The documents originate from a hack of the Israel Defence Forces (IDF) by a group called “Anonymous for Justice”. They were published this week by Distributed Denial of Secrets.

There is strong public interest in reporting on the material. Israel is being investigated by international courts for atrocities in Gaza, has just invaded Lebanon, and conflict looms with Iran.

The UK Ministry of Defence (MoD) refuses to publish a military pact it signed with Israel in December 2020 which could relate to the HEZUK project.

Former British soldier Joe Glenton, who works for campaign group ForcesWatch, told Declassified: “These leaks show once again how deeply entangled the UK is with Israel.

“It has to raise a number of ethical questions given the ongoing genocide in Gaza – and now the assault on Lebanon, itself a UK ally whose army is being trained by British troops”.

He added: “the public urgently need to know if the military and intelligence engagements detailed in these documents, which appear to date back a few years now, are still live programs. Because if they are, British military and intelligence personnel are being put to work supporting a genocidal state”.

The MoD refused to clarify whether HEZUK was ongoing.

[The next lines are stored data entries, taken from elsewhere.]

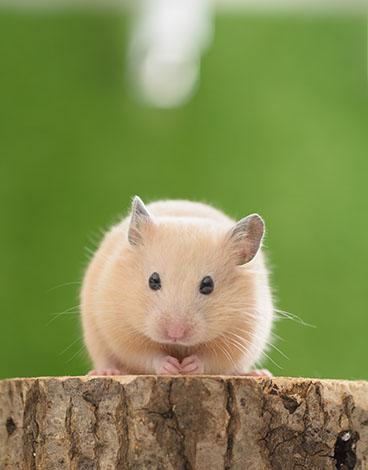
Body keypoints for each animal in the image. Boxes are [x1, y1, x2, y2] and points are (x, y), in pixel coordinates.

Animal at [80, 196, 274, 376]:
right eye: (153, 280)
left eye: (208, 285)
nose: (175, 334)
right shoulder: (120, 330)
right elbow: (146, 355)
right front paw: (171, 367)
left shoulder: (242, 334)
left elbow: (211, 360)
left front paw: (188, 367)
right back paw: (106, 372)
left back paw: (257, 373)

A UK government spokesperson said: “We regularly work with partners and allies across the Middle East to contribute to regional security. This includes intelligence sharing, where it benefits our national security, as well as defence industrial collaboration, which supports UK economic growth”.
HEZUK

The defence plan focussed on five key areas, the leaked presentation shows.

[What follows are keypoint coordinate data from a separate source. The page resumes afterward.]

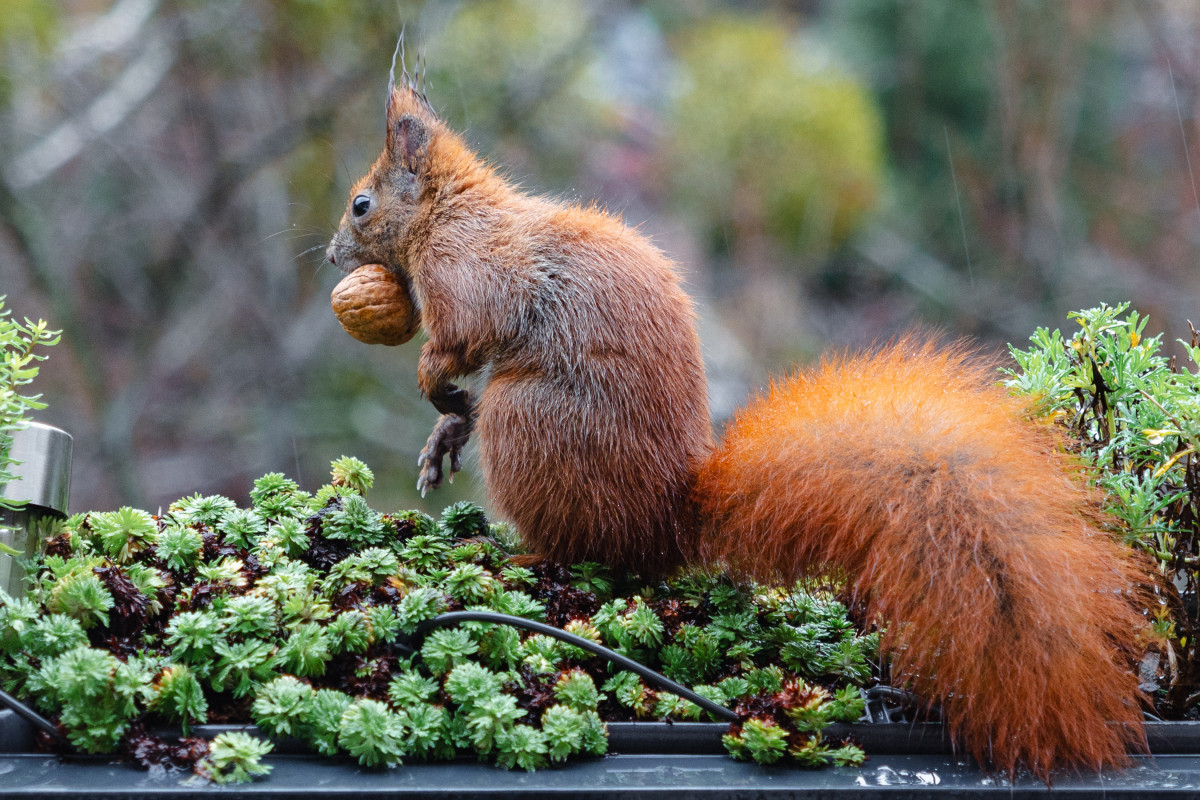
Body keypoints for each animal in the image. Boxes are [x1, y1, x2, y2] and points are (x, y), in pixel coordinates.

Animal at [326, 65, 1152, 777]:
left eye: (362, 204)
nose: (332, 254)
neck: (452, 212)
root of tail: (667, 520)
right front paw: (442, 436)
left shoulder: (474, 276)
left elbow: (463, 339)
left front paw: (436, 390)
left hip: (528, 424)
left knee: (582, 552)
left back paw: (520, 553)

Those included strengthening the intelligence relationship, improving military capabilities, liaising with the Israeli security establishment, seeking defence prosperity opportunities, and accessing overflight permissions.

The “HEZUK Planning Directive” specifically refers to Israel’s Defence Intelligence Special Operations Directorate, although further details appear to be redacted.

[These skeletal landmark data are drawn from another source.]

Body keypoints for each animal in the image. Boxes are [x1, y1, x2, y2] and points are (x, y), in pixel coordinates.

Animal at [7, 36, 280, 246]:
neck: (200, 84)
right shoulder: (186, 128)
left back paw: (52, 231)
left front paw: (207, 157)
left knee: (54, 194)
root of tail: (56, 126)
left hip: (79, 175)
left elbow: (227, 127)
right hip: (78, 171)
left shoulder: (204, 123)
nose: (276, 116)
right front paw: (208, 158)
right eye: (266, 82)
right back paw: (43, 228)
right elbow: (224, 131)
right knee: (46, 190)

Declassified reported yesterday that IDF information operations specialists visited the British army’s psychological warfare unit, the 77th brigade, in 2019. A follow-up visit of British military officers to Tel Aviv was listed as part of the HEZUK project.

With regards to military liaison, the HEZUK Planning Directive refers to such issues as “force development and exercise”, “information exploitation”, and “land precision strike”.

Additional slides on defence “capability” list a number of “MoD programmes with potential Israeli solutions”.

That included “hypersonic air-surface weapon (Rampage)” and “Next Generation Operational Training”.

Britain and Israel were already working together on drones, air defence and loitering munitions, with plans to jointly investigate space, maritime and autonomous (AI) warfare domains.

The UK’s growing reliance on Israel’s arms industry has created fears that an arms embargo on Tel Aviv could trigger reciprocal measures, hampering Britain’s own military capabilities.

The Royal Artillery regiment uses the Exactor 2, a rocket with a 25km range made by Israel’s state-owned arms firm Rafeal. Army planners are seeking to upgrade this to a weapon capable of firing 80km.

Proscribing Hezbollah

Britain’s defence plan with Israel appears to have been drawn up in 2019, months after the UK proscribed all of Hezbollah as a terrorist organisation.

The political wing of the Lebanese movement had long remained legal in Britain, partly due to its members holding cabinet posts in Lebanon’s democratically elected government.

Declassified reported last week on how the total proscription of Hezbollah “came after intense lobbying by pro-Israel groups within Westminster”.

Another key development in the Middle East at this time was the Trump administration’s withdrawal from the Iran nuclear deal, which ripped up the main avenue for Western rapprochement with Iran.

Ex-British soldier Joe Glenton added: “If this latest material hadn’t been uncovered we’d never have known about it”.

He said: “When it comes to war and foreign policy – including our relationships with states currently under investigation for genocide – the UK is little more than a dictatorship, concealing from the public key details of relations with Israel, the most violent and destabilising state in the Middle East”.